The Palacio Legislativo Federal (Federal Legislative Palace) was a never-completed building for the legislative bodies of the Mexican Federal Republic.

History
By the end of the 19th century, the government of President Porfirio Díaz, decided the congress needed an emblematic and proud building to house the Chamber of Deputies and the Senate. Inspired by the Reichstag building of the German Empire, the administration called for an international competition in which several famous architects of Europe and Mexico participated. Despite declaring a winner, the government decided to appoint a new architect to draw a completely new design.

The final project is a creation by Émile Bénard.
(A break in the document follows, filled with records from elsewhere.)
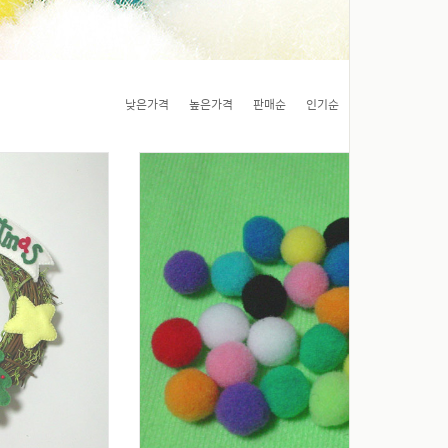
낮은가격
높은가격
판매순
인기순
제품명
제조사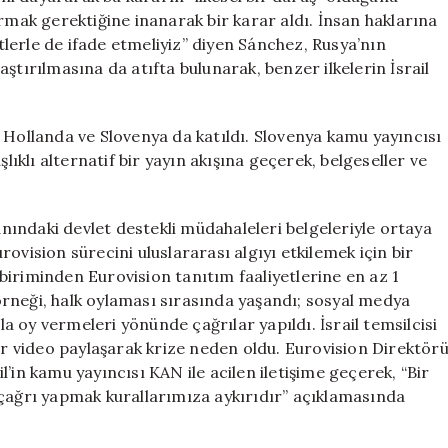
rmak gerektiğine inanarak bir karar aldı. İnsan haklarına
etlerle de ifade etmeliyiz” diyen Sánchez, Rusya’nın
ştırılmasına da atıfta bulunarak, benzer ilkelerin İsrail
 Hollanda ve Slovenya da katıldı. Slovenya kamu yayıncısı
lıklı alternatif bir yayın akışına geçerek, belgeseller ve
ındaki devlet destekli müdahaleleri belgeleriyle ortaya
ovision sürecini uluslararası algıyı etkilemek için bir
m biriminden Eurovision tanıtım faaliyetlerine en az 1
rneği, halk oylaması sırasında yaşandı; sosyal medya
zla oy vermeleri yönünde çağrılar yapıldı. İsrail temsilcisi
bir video paylaşarak krize neden oldu. Eurovision Direktör
’in kamu yayıncısı KAN ile acilen iletişime geçerek, “Bir
 çağrı yapmak kurallarımıza aykırıdır” açıklamasında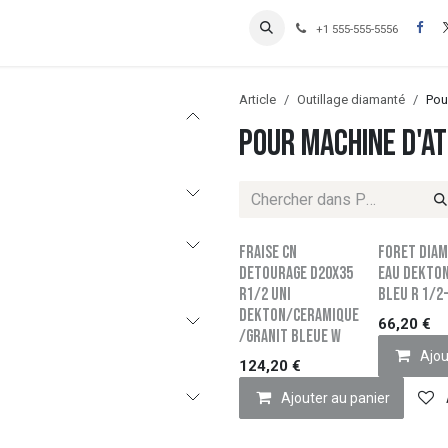
Contactez-nous
Inscription Clients professionnels
+1 555-555-5556
Article
Outillage diamanté
Pou
Pour machine d'at
FRAISE CN
FORET DIAM
DETOURAGE D20x35
EAU DEKTON
R1/2 UNI
bleu R 1/2
DEKTON/CERAMIQUE
66,20
€
/GRANIT BLEUE W
Ajou
124,20
€
Ajouter au panier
When the Mexican Revolution broke out in 1910, the new president, Francisco I. Madero, changed the building's functions and name to Palacio de los Tres Poderes (Palace of the Three Powers) to be the offices of not only the legislative, but also the executive and judicial powers of the republic.

Post-Revolution

The chaos of the revolution deflected attention and resources away from the project, and only the foundations and the iron structure were completed. The building remained standing and rusting until the 1930s when it was finally decided to destroy the erected structure. However, the cupola was saved and turned into the Monumento a la Revolución (Monument of the Revolution) by Carlos Obregón Santacilia, and the massive structure stands today as a mausoleum to the heroes of the Mexican Revolution.